Document text:

..............................

I started the library thinking it would be all about books, but really it’s about community.
Specifically for me, it’s meant working with more than 200 people – 180 bookshelf-owners and 60 regular and ad-hoc librarians – and countless other people who’re interested in the library, who want to work with us, or who’d like to use the library to connect with their communities.
Even though I sometimes believe I stumbled into this community-building thing with the library, I realize it’s what I’ve been doing since forever.
In 2012 I was hosting a weekly two-hour radio show. The listeners of my show and I were passionately – if quite introvertedly – organized around our shared interests of music, literature, the beatniks, Leonard Cohen’s poetry and his mysticism, and the cozy liminal can’t-quite-put-your-finger-to-it magic of late-night radio. We connected in those days through, of all things, our radio station’s SMS system. It was an archaic but oddly moving way of communicating with each other.
The cafe I started as a 20-year-old also attracted a certain group of people. I think many of them were seeking out alternative spaces in which they could be more themselves, whatever that meant, during a time when Singaporean society was shifting beyond survival. The young people of that time had a lot of burning new questions that needed answering, and they were hungry to meet people who could even begin to understand these questions.

..............................

How to complete this task:
Return everything in the library essay from "In 2012 I was" down to "with each other.", word for word. The entries come from a different source than the library essay.

Source data:
..............................

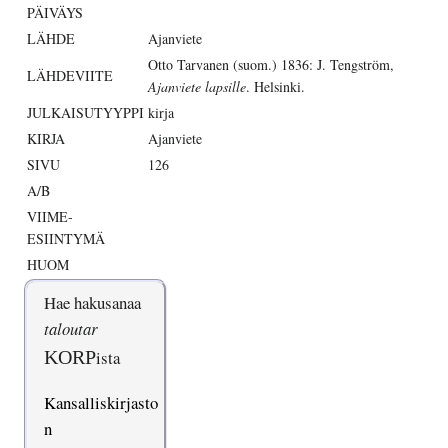
PÄIVÄYS
LÄHDE
Ajanviete
Otto Tarvanen (suom.) 1836: J. Tengström,
LÄHDEVIITE
Ajanviete lapsille
. Helsinki.
JULKAISUTYYPPI
kirja
KIRJA
Ajanviete
SIVU
126
A/B
VIIME-
ESIINTYMÄ
HUOM
Hae hakusanaa
taloutar
KORP
ista
Kansalliskirjasto
n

..............................

Task output:
In 2012 I was hosting a weekly two-hour radio show. The listeners of my show and I were passionately – if quite introvertedly – organized around our shared interests of music, literature, the beatniks, Leonard Cohen’s poetry and his mysticism, and the cozy liminal can’t-quite-put-your-finger-to-it magic of late-night radio. We connected in those days through, of all things, our radio station’s SMS system. It was an archaic but oddly moving way of communicating with each other.